To look at a photograph is to look at the past. As a simple representation of past sorrow and death, a photograph can make us suffer when we look at it. But when photography is particularly considered it builds a creative narrative flow and it sparks more than memory. It becomes a switch to cast new light on our present. Life after death. Afterlife.
In The Epilogue, Laia Abril tells the story of the Robinson family and the aftermath of losing their 26-year-old daughter, Cammy, to bulimia. Working closely with the family, Abril reconstructed the young woman’s life through flashbacks: memories, testimonies, objects, letters, places and images.
Andrea Botto’s 19.06_26.08.1945 was produced in memory of his grandfather’s journey home across Europe at the end of the Second World War: from Nazi prisoner-of-war camps in North Germany to his home in Tuscany.

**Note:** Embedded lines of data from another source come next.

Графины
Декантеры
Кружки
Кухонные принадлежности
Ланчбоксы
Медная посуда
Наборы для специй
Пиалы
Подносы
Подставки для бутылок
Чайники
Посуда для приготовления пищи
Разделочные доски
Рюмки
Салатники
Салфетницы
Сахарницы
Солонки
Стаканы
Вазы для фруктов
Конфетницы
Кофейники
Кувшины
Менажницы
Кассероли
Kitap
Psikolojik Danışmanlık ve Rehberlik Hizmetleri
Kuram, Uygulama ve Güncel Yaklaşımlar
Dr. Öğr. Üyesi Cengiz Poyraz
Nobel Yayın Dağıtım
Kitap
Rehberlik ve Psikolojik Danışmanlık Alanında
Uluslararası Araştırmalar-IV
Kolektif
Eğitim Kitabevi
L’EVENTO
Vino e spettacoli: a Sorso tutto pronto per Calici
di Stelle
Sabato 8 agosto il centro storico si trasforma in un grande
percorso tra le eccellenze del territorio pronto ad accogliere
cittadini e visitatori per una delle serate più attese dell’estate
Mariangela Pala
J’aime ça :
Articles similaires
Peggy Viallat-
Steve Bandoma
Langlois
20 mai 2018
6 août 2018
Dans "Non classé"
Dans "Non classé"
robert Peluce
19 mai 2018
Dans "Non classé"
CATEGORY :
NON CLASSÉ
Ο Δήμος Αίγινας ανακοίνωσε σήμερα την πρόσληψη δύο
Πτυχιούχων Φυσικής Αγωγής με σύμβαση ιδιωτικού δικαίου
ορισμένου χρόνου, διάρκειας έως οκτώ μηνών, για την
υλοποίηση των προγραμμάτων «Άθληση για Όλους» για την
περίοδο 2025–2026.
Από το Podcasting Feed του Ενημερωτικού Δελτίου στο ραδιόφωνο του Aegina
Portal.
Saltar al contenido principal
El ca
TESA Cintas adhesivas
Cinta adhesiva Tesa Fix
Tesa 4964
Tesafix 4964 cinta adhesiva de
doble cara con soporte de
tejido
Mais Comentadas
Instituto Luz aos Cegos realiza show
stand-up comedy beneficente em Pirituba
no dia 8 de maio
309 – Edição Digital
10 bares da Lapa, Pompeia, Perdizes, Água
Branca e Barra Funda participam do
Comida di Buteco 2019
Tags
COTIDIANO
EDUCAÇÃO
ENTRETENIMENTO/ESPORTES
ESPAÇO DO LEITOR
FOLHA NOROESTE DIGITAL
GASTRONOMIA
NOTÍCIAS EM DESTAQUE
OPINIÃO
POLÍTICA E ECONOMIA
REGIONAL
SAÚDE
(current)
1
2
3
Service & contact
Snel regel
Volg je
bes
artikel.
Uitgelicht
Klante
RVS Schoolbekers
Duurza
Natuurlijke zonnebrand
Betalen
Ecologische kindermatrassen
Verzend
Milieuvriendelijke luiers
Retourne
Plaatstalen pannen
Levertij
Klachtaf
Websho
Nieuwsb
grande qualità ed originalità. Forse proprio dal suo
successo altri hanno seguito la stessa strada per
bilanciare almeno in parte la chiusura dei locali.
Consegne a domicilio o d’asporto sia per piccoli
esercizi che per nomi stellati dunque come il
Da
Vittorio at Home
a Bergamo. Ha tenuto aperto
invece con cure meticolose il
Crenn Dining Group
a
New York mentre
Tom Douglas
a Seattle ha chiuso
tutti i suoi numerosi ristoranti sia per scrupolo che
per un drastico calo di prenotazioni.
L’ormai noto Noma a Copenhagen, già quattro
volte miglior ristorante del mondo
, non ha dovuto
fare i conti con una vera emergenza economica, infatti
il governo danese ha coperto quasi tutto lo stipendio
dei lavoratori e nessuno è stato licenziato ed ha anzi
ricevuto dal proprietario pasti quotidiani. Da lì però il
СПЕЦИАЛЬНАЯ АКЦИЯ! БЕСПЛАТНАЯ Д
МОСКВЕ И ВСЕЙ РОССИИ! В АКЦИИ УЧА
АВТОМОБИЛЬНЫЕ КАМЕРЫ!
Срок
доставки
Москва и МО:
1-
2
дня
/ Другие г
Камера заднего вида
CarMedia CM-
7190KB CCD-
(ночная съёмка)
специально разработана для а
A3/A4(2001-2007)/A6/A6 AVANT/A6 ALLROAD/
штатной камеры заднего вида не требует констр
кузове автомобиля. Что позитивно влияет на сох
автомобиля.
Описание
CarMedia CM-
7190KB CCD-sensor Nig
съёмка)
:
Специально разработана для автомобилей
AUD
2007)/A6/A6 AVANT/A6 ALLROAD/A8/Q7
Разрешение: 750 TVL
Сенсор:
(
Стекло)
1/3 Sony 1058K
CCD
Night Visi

Dedicated to all the Italian Military Internees who shared this terrible experience, many of the project’s images were collected from the Internet by typing the names of the towns they passed through and the year. Others are taken from a small notebook that belonged to his grandfather, from his passport and from the letters he sent and received during his incarceration.
Heaven’s Gain by Justin Maxon is a study of the physical and psychological implications of gun violence – a deep investigation into the emotional, physical and spiritual landscape that emerges from the unresolved trauma of crimes not yet served by justice. With 300 unsolved murders in the last two decades, Chester, PA, USA is a microcosm of the structural and racial inequalities that pervade American society.